### Instructions for the task
Exactly and only the lines from the line holding "pyautogui.doubleClick(76, 409)" to the end of the records should be reproduced. Leave pictures out.

### Given data

════

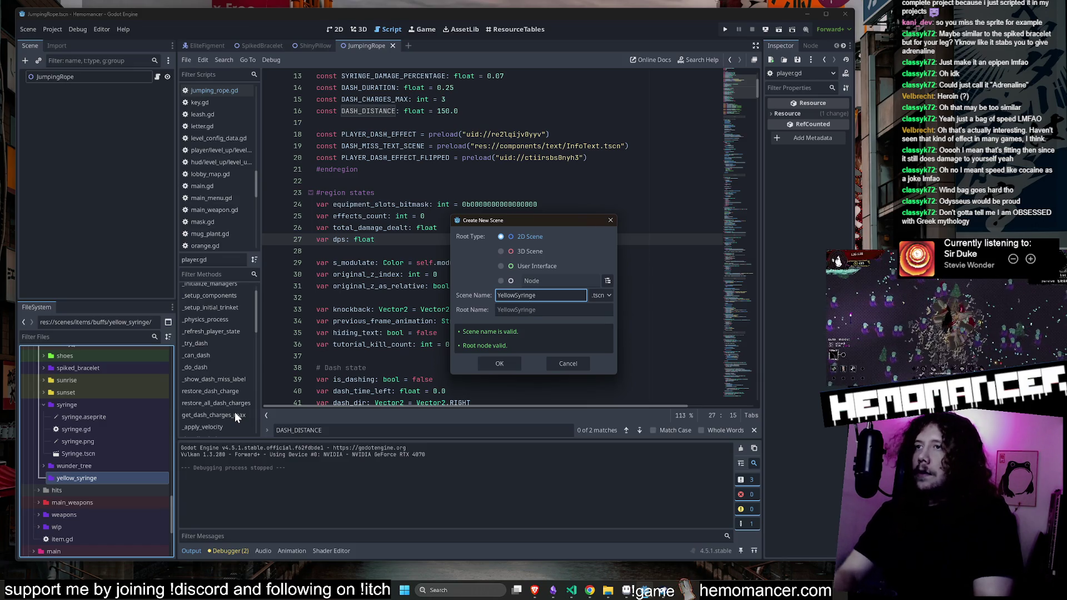
pyautogui.press('Return')
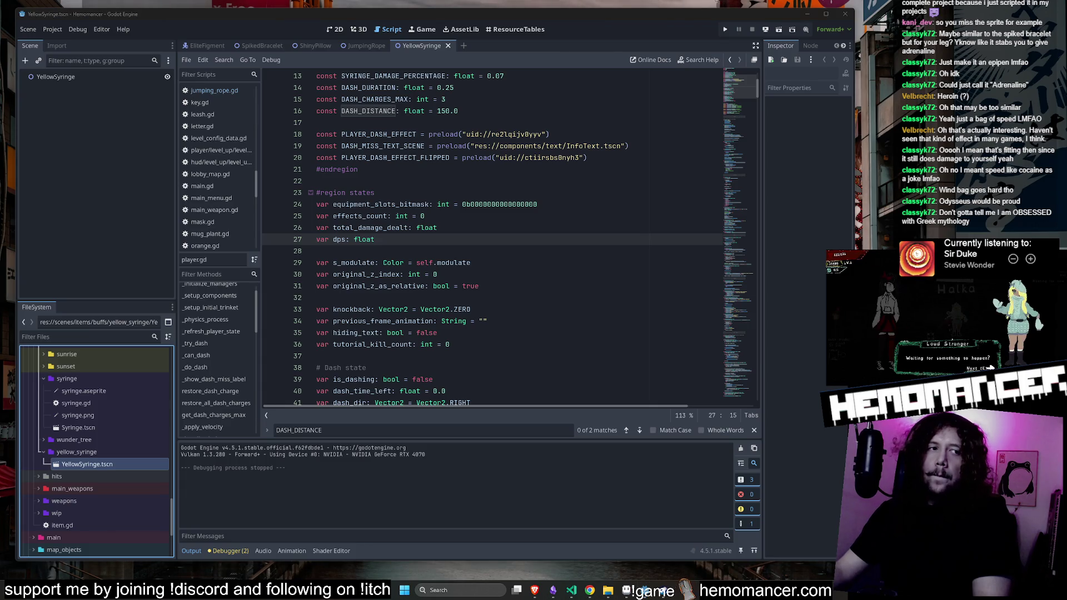
# Create a yellow_syringe.gd script in the same folder
pyautogui.rightClick(85, 452)
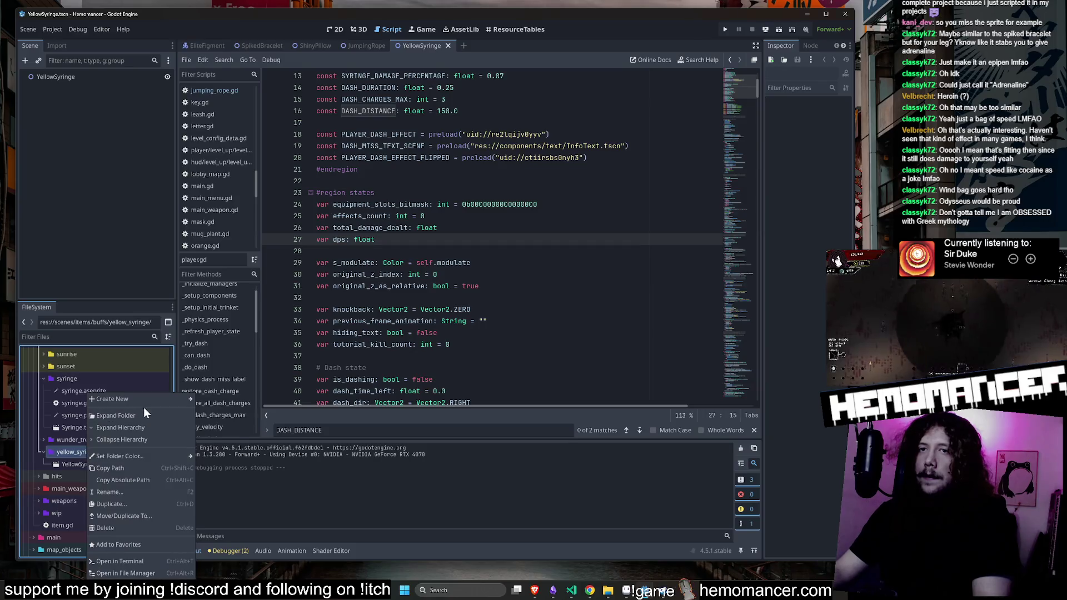
pyautogui.click(217, 423)
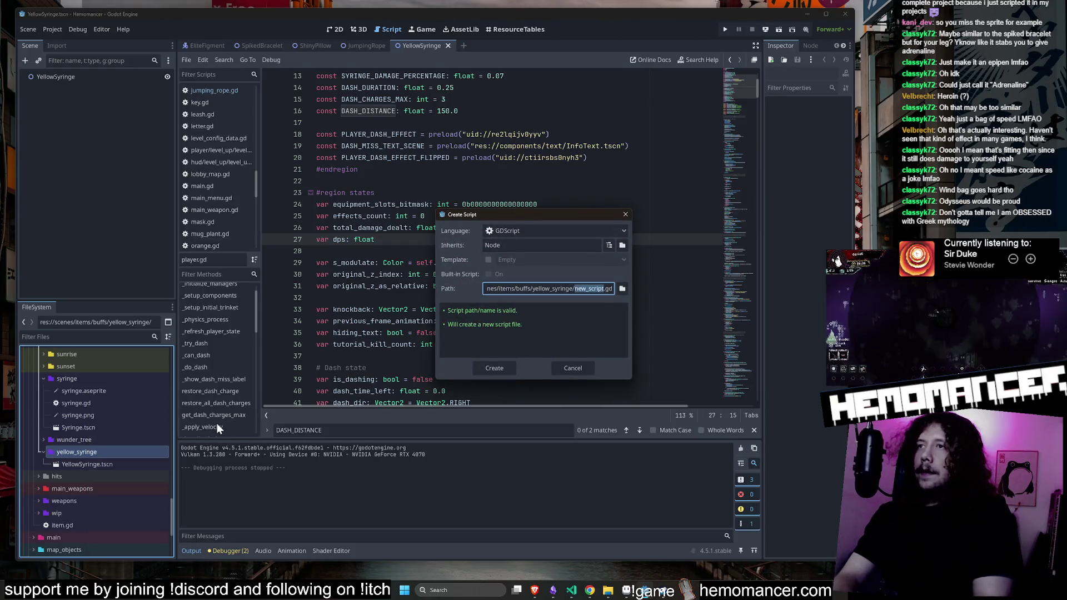
pyautogui.write('yellow_syr')
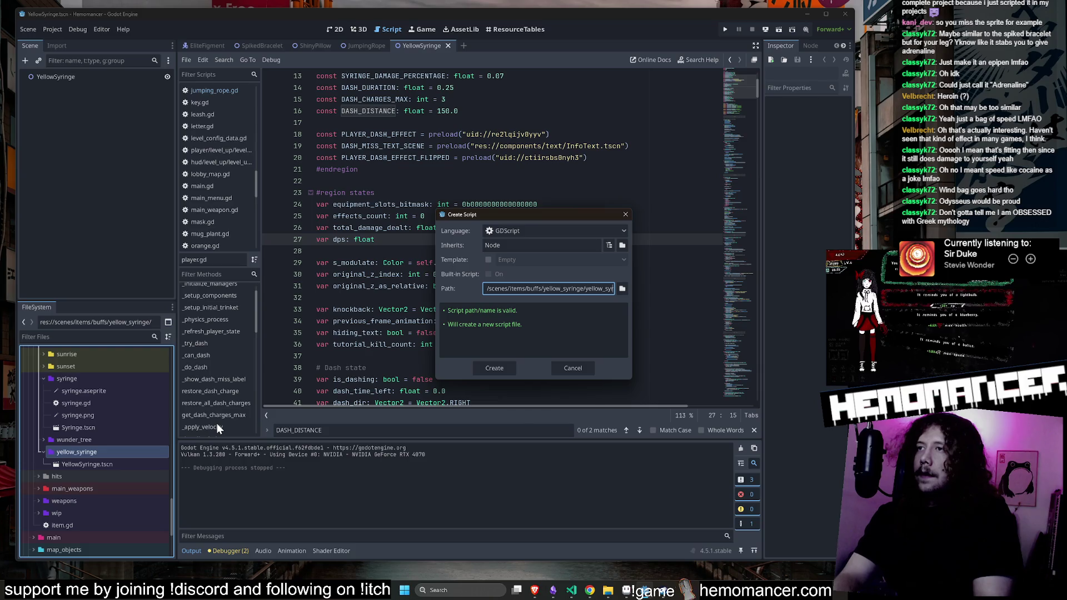
pyautogui.write('inge')
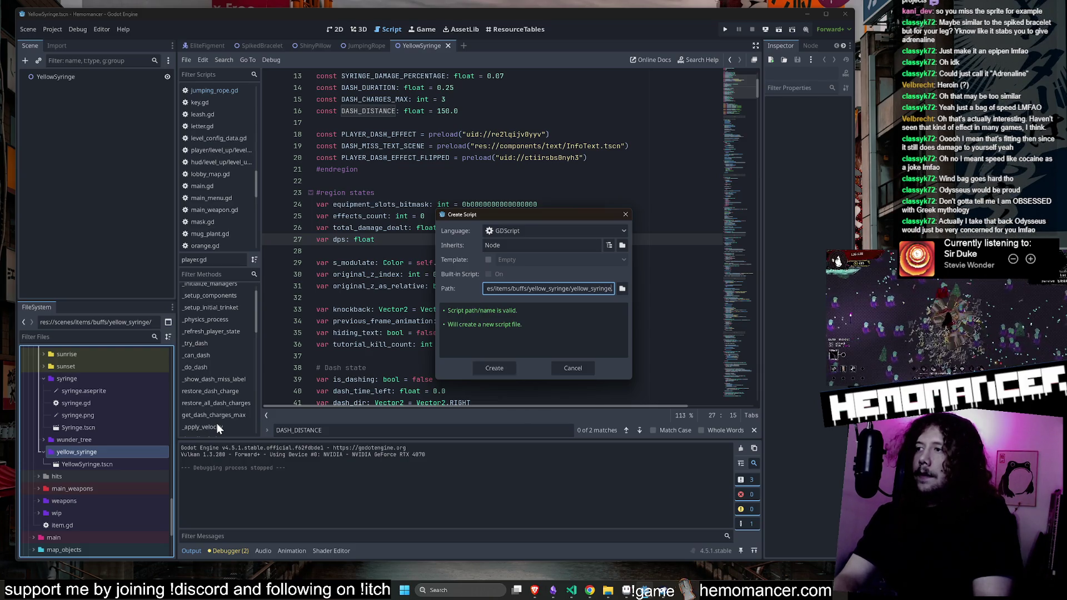
pyautogui.press('Return')
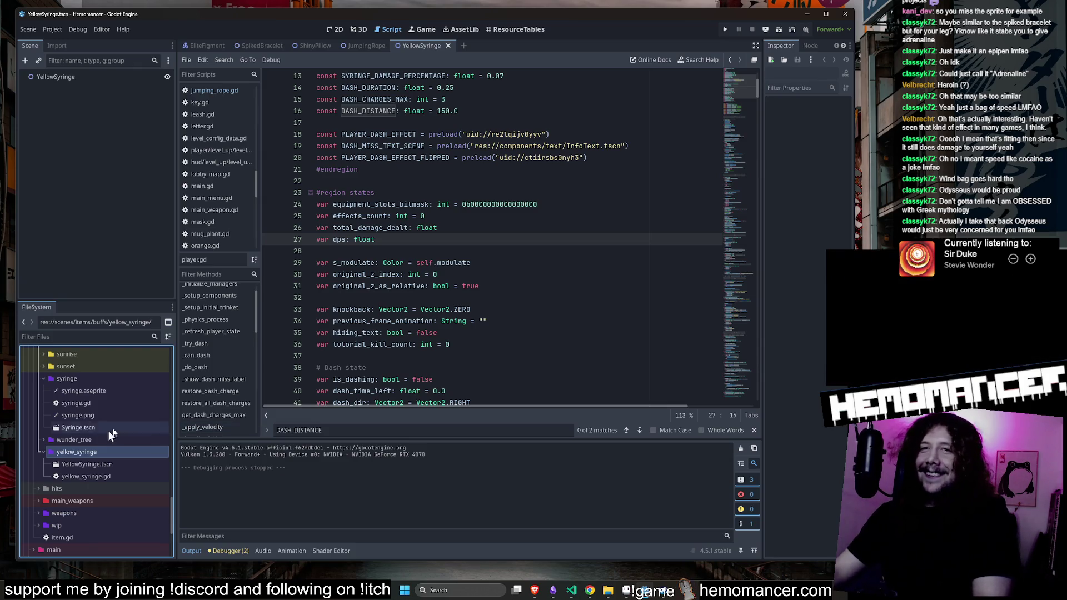
# Drag yellow_syringe.gd onto the YellowSyringe root node, then open syringe.gd to reuse its code
pyautogui.click(107, 464)
pyautogui.moveTo(97, 478)
pyautogui.mouseDown()
pyautogui.moveTo(169, 469)
pyautogui.moveTo(120, 186)
pyautogui.moveTo(114, 82)
pyautogui.mouseUp()
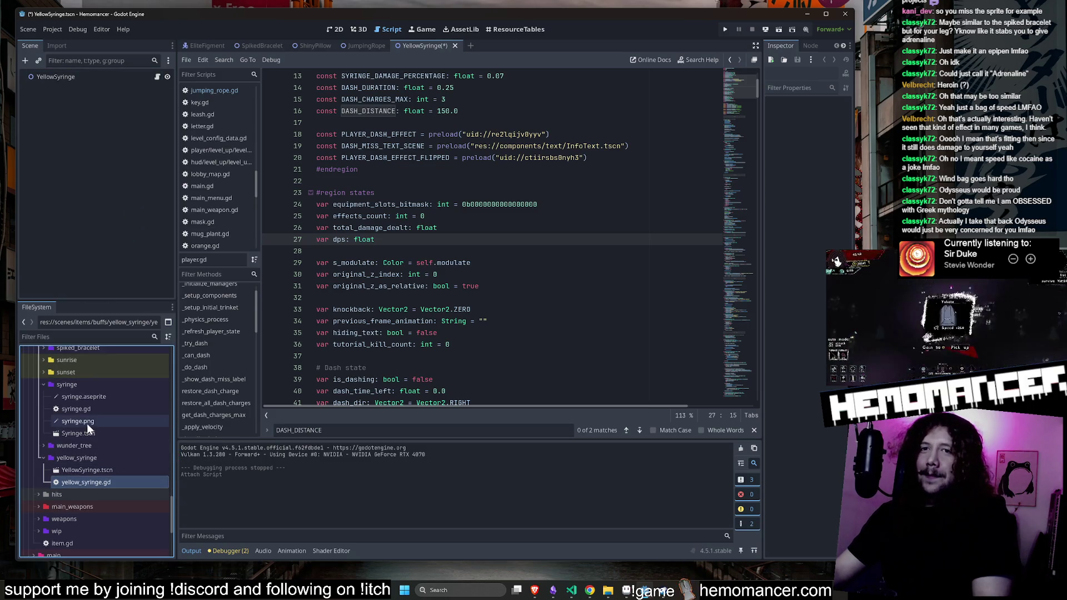
pyautogui.doubleClick(76, 409)
pyautogui.click(501, 294)
pyautogui.press('ctrl+a')
pyautogui.click(525, 262)
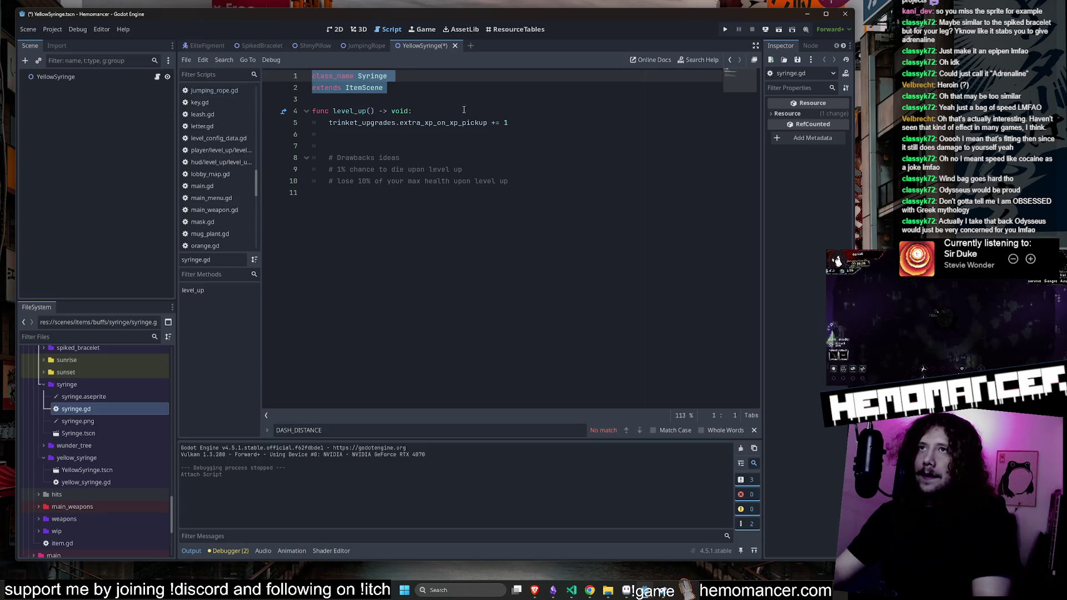
pyautogui.scroll(1, 112, 489)
pyautogui.scroll(-2, 112, 467)
pyautogui.click(109, 446)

════

### Finished exercise
pyautogui.doubleClick(76, 409)
pyautogui.click(501, 294)
pyautogui.press('ctrl+a')
pyautogui.click(525, 262)
pyautogui.scroll(1, 112, 489)
pyautogui.scroll(-2, 112, 467)
pyautogui.click(109, 446)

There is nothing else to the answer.